请把下方记录中从含有“left ankle: (365, 370, 9)”的那一行到含有“left wrist: (584, 410, -16)”的那一行（首尾两行都算在内）整理成编号列表，空行略去。
□ □ □ □
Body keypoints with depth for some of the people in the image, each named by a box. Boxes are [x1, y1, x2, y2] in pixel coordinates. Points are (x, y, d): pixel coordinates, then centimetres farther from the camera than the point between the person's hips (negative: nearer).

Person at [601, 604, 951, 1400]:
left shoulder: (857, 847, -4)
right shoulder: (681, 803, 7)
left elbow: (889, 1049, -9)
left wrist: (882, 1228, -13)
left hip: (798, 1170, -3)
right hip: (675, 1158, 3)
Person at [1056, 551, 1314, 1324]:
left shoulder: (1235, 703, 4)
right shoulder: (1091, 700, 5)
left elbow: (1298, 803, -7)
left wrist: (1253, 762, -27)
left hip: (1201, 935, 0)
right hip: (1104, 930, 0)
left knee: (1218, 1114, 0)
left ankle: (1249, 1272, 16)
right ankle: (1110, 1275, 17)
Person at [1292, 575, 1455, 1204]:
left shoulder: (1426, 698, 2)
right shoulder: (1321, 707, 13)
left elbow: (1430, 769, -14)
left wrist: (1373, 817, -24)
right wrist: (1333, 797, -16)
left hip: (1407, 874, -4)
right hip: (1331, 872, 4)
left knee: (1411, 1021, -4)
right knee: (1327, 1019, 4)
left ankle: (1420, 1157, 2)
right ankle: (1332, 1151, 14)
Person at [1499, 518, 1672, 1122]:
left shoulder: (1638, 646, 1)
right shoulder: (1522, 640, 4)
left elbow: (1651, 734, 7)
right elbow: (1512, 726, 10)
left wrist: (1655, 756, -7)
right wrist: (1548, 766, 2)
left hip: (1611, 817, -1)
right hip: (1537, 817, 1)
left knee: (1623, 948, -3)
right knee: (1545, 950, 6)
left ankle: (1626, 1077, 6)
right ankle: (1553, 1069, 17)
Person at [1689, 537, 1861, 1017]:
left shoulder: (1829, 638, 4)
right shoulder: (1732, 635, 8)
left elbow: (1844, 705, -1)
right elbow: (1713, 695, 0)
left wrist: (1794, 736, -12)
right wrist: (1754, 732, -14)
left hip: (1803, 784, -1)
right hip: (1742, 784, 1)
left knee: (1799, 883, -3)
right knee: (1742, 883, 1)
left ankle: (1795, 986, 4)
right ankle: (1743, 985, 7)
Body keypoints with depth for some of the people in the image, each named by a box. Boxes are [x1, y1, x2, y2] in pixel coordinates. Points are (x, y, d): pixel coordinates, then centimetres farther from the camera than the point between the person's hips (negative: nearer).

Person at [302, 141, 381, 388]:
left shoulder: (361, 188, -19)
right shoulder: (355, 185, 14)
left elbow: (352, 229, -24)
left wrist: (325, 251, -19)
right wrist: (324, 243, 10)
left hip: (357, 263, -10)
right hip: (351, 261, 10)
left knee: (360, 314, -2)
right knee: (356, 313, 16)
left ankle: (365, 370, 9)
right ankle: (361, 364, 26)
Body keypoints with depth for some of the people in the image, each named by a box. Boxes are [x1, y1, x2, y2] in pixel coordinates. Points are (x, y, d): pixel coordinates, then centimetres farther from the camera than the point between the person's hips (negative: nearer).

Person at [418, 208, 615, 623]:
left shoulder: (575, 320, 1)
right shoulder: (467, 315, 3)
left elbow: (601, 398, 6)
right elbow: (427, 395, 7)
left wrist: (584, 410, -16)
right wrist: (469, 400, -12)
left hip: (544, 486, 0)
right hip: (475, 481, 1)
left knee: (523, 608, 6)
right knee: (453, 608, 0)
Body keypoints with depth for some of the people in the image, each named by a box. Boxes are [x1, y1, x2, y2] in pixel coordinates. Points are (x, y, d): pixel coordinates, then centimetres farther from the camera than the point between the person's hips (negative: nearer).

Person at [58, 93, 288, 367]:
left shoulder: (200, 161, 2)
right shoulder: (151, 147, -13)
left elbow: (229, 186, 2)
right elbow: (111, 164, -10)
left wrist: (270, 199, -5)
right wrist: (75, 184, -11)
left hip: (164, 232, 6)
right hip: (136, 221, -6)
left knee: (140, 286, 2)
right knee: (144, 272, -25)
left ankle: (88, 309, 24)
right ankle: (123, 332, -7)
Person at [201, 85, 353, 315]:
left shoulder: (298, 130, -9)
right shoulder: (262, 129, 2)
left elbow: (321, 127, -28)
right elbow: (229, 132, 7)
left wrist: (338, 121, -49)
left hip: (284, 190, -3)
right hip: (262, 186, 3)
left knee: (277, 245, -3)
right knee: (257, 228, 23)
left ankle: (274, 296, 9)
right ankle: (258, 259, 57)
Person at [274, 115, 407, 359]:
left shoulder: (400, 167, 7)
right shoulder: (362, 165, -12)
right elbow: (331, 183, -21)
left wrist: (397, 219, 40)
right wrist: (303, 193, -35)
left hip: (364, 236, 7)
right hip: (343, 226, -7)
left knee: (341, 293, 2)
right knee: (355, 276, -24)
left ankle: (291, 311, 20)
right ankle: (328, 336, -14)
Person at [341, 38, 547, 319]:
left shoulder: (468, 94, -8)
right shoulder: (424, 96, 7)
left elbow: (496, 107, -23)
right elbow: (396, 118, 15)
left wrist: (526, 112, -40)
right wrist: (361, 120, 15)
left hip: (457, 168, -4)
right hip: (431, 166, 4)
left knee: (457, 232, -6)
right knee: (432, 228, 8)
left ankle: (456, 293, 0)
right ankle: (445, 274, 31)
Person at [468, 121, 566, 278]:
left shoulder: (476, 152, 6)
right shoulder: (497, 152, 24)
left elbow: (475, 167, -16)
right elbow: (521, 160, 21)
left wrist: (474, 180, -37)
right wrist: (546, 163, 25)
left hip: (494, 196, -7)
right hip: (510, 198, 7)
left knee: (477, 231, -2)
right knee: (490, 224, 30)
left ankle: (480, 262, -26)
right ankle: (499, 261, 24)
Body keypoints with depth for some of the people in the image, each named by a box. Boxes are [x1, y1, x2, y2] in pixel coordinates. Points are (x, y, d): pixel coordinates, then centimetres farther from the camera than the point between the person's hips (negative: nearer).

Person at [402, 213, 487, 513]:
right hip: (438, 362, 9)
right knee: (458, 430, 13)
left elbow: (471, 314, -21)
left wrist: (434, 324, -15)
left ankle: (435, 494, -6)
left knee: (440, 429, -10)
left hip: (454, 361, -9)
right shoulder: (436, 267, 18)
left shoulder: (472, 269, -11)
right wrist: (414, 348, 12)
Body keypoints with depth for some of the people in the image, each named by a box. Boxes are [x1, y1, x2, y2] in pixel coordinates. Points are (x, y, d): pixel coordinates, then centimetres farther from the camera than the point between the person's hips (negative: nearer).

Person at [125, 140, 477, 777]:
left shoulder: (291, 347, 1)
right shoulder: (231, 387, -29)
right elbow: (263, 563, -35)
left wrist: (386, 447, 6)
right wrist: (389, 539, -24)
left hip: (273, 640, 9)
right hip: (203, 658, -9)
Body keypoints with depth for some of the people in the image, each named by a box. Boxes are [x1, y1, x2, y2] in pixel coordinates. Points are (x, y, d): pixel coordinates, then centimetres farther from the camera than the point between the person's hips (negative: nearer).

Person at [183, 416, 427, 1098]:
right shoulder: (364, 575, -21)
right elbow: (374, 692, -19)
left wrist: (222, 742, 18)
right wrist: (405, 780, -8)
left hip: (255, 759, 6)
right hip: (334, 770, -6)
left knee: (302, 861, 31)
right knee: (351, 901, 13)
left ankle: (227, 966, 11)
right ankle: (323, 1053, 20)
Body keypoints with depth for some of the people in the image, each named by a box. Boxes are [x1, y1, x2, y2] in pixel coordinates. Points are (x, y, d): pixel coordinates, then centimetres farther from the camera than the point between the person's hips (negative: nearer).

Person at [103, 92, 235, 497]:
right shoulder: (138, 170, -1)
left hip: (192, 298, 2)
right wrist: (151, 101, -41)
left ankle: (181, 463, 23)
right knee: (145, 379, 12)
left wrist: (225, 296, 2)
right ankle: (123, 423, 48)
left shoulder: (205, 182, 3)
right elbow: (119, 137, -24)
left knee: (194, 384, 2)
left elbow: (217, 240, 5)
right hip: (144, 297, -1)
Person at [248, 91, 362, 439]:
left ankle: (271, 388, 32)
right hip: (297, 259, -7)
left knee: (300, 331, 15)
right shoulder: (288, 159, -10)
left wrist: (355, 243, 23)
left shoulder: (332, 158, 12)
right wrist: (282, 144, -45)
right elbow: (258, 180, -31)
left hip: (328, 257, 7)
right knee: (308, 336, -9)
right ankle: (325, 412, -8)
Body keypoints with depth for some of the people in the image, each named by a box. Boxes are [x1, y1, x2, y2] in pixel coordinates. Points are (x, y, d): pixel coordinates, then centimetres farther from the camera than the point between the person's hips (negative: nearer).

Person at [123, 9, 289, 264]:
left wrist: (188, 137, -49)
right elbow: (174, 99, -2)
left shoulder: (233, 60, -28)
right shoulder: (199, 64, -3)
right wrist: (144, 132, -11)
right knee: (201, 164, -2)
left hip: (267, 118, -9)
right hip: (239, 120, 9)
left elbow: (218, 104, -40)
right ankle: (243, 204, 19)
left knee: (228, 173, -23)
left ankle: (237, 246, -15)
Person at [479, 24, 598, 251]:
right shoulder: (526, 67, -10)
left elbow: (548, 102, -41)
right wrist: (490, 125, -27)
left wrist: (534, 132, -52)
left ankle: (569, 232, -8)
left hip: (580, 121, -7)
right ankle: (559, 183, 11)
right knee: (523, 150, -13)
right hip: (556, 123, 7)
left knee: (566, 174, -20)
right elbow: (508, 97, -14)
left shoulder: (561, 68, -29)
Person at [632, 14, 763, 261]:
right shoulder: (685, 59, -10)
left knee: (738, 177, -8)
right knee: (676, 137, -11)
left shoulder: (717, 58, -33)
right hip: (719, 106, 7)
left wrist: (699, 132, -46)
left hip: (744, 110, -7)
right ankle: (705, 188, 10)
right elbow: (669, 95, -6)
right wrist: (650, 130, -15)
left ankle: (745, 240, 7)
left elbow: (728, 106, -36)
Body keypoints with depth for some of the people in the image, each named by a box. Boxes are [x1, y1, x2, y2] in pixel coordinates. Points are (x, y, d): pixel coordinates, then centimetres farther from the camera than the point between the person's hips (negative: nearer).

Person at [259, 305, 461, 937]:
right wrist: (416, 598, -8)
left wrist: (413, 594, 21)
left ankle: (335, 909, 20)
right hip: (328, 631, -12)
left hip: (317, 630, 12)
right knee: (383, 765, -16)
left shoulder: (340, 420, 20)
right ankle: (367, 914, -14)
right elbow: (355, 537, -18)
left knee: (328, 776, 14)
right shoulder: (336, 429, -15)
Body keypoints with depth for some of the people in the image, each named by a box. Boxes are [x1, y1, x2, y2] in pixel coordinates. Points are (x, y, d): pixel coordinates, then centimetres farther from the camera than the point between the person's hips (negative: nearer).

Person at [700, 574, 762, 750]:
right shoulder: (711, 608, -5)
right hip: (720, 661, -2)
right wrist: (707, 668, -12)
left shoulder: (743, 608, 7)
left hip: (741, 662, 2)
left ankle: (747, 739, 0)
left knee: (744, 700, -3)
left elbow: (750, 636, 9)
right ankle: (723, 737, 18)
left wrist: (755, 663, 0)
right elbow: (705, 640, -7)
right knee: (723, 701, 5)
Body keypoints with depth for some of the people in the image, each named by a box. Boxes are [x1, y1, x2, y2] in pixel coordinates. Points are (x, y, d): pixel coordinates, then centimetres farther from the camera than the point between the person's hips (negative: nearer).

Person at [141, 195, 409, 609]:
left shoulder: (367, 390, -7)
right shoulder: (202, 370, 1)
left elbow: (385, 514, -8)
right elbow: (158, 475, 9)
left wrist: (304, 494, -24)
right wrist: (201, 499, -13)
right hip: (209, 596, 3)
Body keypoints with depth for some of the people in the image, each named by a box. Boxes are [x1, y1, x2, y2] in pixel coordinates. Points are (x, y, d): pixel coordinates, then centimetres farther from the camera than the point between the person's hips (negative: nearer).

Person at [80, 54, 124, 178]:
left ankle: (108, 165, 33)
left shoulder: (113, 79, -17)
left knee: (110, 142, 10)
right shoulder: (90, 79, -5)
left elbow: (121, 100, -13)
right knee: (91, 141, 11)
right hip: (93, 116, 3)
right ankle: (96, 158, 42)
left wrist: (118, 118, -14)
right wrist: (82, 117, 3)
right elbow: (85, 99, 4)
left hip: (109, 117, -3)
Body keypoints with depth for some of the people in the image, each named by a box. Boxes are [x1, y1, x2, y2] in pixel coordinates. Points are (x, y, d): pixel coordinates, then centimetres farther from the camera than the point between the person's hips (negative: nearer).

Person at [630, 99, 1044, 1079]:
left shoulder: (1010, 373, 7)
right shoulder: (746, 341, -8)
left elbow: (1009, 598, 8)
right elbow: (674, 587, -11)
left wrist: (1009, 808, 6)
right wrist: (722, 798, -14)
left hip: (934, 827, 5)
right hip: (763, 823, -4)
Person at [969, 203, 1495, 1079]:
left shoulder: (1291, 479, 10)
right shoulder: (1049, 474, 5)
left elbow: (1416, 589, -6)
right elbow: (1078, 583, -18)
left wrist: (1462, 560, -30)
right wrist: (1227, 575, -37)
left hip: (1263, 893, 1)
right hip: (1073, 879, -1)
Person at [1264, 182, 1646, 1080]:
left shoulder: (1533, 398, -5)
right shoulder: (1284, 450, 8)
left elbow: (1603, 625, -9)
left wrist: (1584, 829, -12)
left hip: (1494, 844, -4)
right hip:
□ □ □ □
_答案_.
1. left ankle: (365, 370, 9)
2. right ankle: (361, 364, 26)
3. Body keypoints with depth for some of the people in the image, each named by a box. Boxes are [x1, y1, x2, y2] in pixel coordinates. Points are (x, y, d): pixel coordinates, then centimetres farther from the camera than the point between the person's hips (negative: nearer).
4. Person at [418, 208, 615, 623]:
5. left shoulder: (575, 320, 1)
6. right shoulder: (467, 315, 3)
7. left elbow: (601, 398, 6)
8. right elbow: (427, 395, 7)
9. left wrist: (584, 410, -16)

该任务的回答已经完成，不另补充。